The standard delegate list is often the key to maximising your networking during conference breaks and workshops. Was anyone else wondering where the list, for ‘Digital Engagement’, was hiding?

The ‘How to share mobile trace data to enable applications in the transport sector workshop – co-presented by Prof Derek McAuley (Director, Horizon Digital Economy research Hub), Prof Eddie Wilson (University of Southampton), Prof Nigel Davies (Lancaster University) and Dr Dominic Price (Horizon Digital Economy research Hub) – touched on intelligent traffic lights, experiences with collecting user traces, privacy issues associated with personalised travel advice with crowd-sourcing approaches, technology constraints (such as battery life), and prototyping data stores. Nigel welcomed opportunities to collaborate on developing a common platform for storing and re-purposing participant’s journey data.  Meanwhile, Dominic invited more people to use the Geostore – less of an application, and more an infrastructure for research projects with multiple trials.

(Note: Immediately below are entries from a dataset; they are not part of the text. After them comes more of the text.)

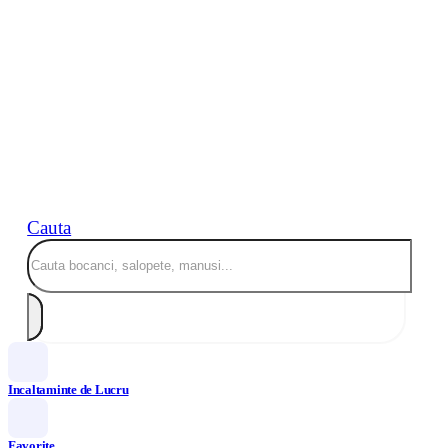
Cauta
Incaltaminte de Lucru
Favorite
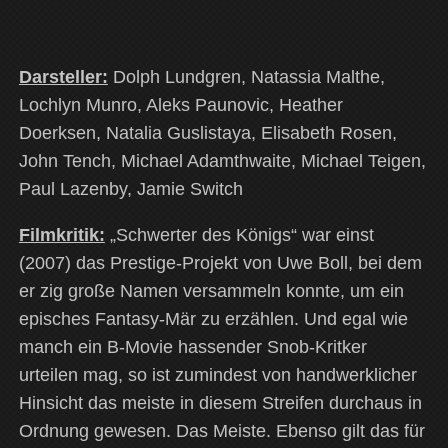
Darsteller:
Dolph Lundgren, Natassia Malthe,
Lochlyn Munro, Aleks Paunovic, Heather
Doerksen, Natalia Guslistaya, Elisabeth Rosen,
John Tench, Michael Adamthwaite, Michael Teigen,
Paul Lazenby, Jamie Switch
Filmkritik:
„Schwerter des Königs“ war einst
(2007) das Prestige-Projekt von Uwe Boll, bei dem
er zig große Namen versammeln konnte, um ein
episches Fantasy-Mär zu erzählen. Und egal wie
manch ein B-Movie hassender Snob-Kritker
urteilen mag, so ist zumindest von handwerklicher
Hinsicht das meiste in diesem Streifen durchaus in
Ordnung gewesen. Das Meiste. Ebenso gilt das für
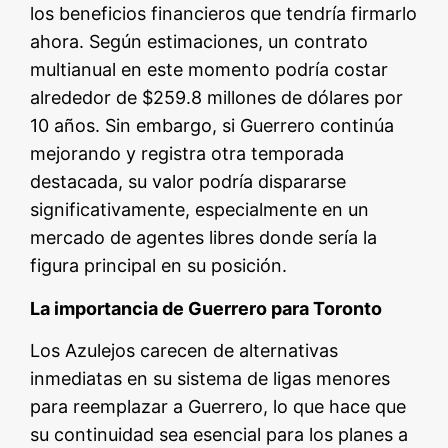
los beneficios financieros que tendría firmarlo
ahora. Según estimaciones, un contrato
multianual en este momento podría costar
alrededor de $259.8 millones de dólares por
10 años. Sin embargo, si Guerrero continúa
mejorando y registra otra temporada
destacada, su valor podría dispararse
significativamente, especialmente en un
mercado de agentes libres donde sería la
figura principal en su posición.
La importancia de Guerrero para Toronto
Los Azulejos carecen de alternativas
inmediatas en su sistema de ligas menores
para reemplazar a Guerrero, lo que hace que
su continuidad sea esencial para los planes a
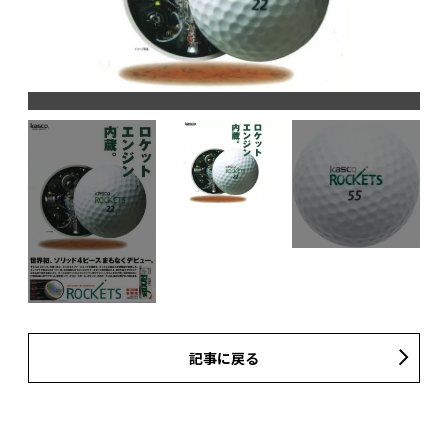
1
記事に戻る
どキ
」と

Highlights of the rest of the day’s activities included: Dr Silvia Elaluf-Calderwood’s (Information Systems and Innovation Group, London School of Economics) talk on Digital Innovation on Mobile Platforms: A Business Model Analysis’; reference to MIT’s Senseable City Lab; and the research poster session.

Digital City Exchange’s Orestis Tsinalis presented our poster (low resolution) [jpg] (and paper [pdf]) to a curious bunch in the atrium of the Great North Museum.

And the prize for the conference’s first mention of an “ecosystem” went to Silvia!